I used the original carpet sections as templates and cut and trimmed an entire new set of carpets.
Using contact adhesive I glued the carpet where it was originally glued to the floor, sills and transmission tunnel and retained the new mats using Velcro and plastic clips to hold them in place.
The recarpeting, including the new insulation was a relatively straight forward job and can be accomplished by any
competent handyman. Using basic tools and taking your time and applying a little common sense, most people could
recarpet their own Jag. The only external assistance I required was to have the protective binding around the edges and
new heel mats stitched onto the the floor mats. As an added touch the new heel mats were customised with the words “JAGUAR XJC V12” embossed into them.
Rear parcel tray
Obviously the rear window had been leaking at some stage and the rear parcel tray
trim had absorbed the moisture and distorted over time. The trim needed replacing and as I had purchased new Pioneer stereo rear speakers this was a good time to make
a new trim.

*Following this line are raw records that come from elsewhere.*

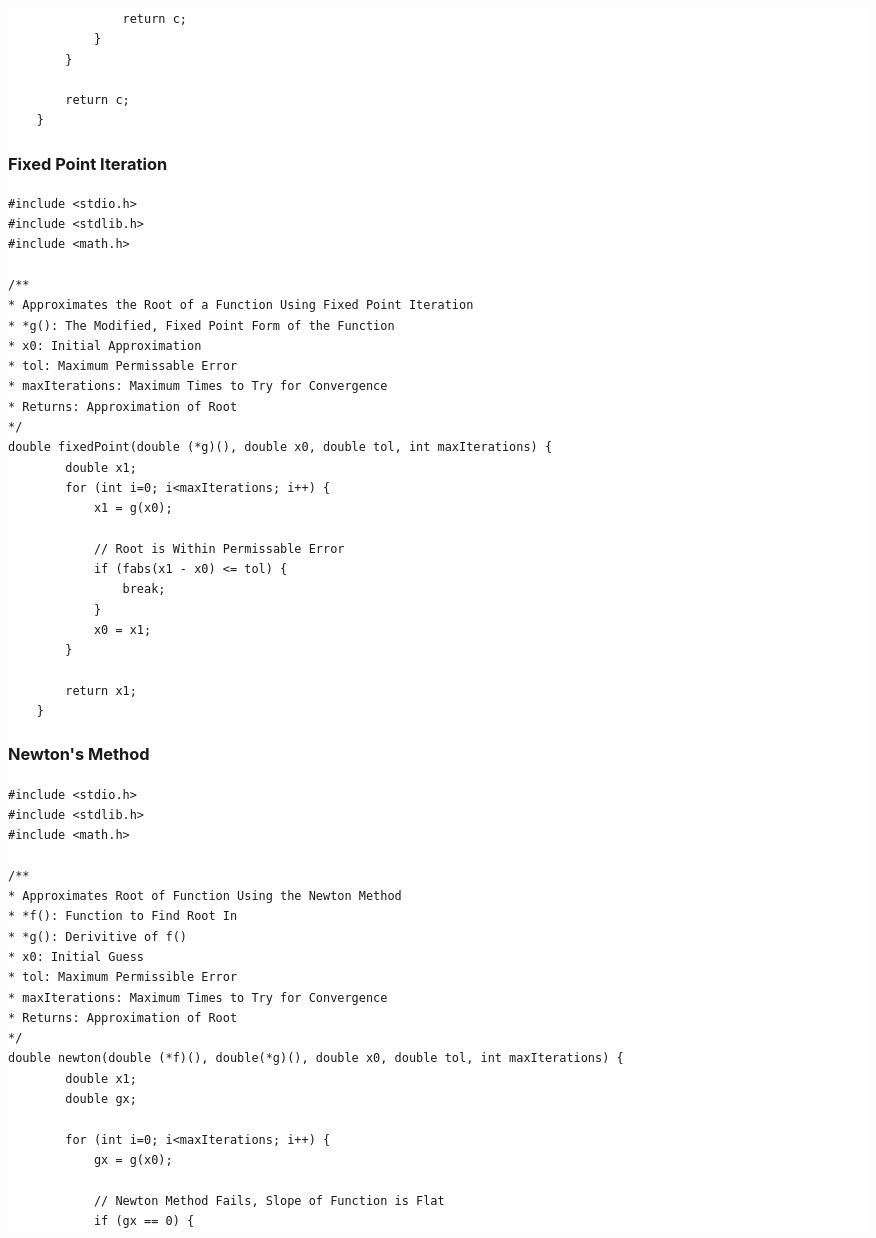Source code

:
 ```
                return c;
            }
        }

        return c;
    }
```

### Fixed Point Iteration
```
#include <stdio.h>
#include <stdlib.h>
#include <math.h>

/**
* Approximates the Root of a Function Using Fixed Point Iteration
* *g(): The Modified, Fixed Point Form of the Function
* x0: Initial Approximation
* tol: Maximum Permissable Error
* maxIterations: Maximum Times to Try for Convergence
* Returns: Approximation of Root
*/
double fixedPoint(double (*g)(), double x0, double tol, int maxIterations) {
        double x1;
        for (int i=0; i<maxIterations; i++) {
            x1 = g(x0);

            // Root is Within Permissable Error
            if (fabs(x1 - x0) <= tol) {
                break;
            }
            x0 = x1;
        }

        return x1;
    }

```

### Newton's Method
```
#include <stdio.h>
#include <stdlib.h>
#include <math.h>

/**
* Approximates Root of Function Using the Newton Method
* *f(): Function to Find Root In
* *g(): Derivitive of f()
* x0: Initial Guess
* tol: Maximum Permissible Error
* maxIterations: Maximum Times to Try for Convergence
* Returns: Approximation of Root
*/
double newton(double (*f)(), double(*g)(), double x0, double tol, int maxIterations) {
        double x1;
        double gx;

        for (int i=0; i<maxIterations; i++) {
            gx = g(x0);

            // Newton Method Fails, Slope of Function is Flat
            if (gx == 0) {
```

Using the old trim as a pattern I cut a new backing board from 3 mm MDF, complete with recesses for the speakers. I then padded it, and the steel fill-in panel,
with thin foam and covered them both with black vinyl left over from the vinyl top.
Roof lining - Side rail trim
The roof lining trim that runs down each side of the roof (cantrails), was damaged by the bead blaster when he was
removing the paint from the body. When I inspected the trim sections I also found the backing boards to be broken and distorted due to age. So I had yet another piece of trim to replace.
Using the originals for patterns I cut two new backing boards from 3 mm MDF and then covered them with new roof lining
material. Refitting the trim was rather awkward and required care and patience, especially when matching up the new
retaining clips with their respective holes.. The effort was worth while as the new trim now finishes the roof area off nicely.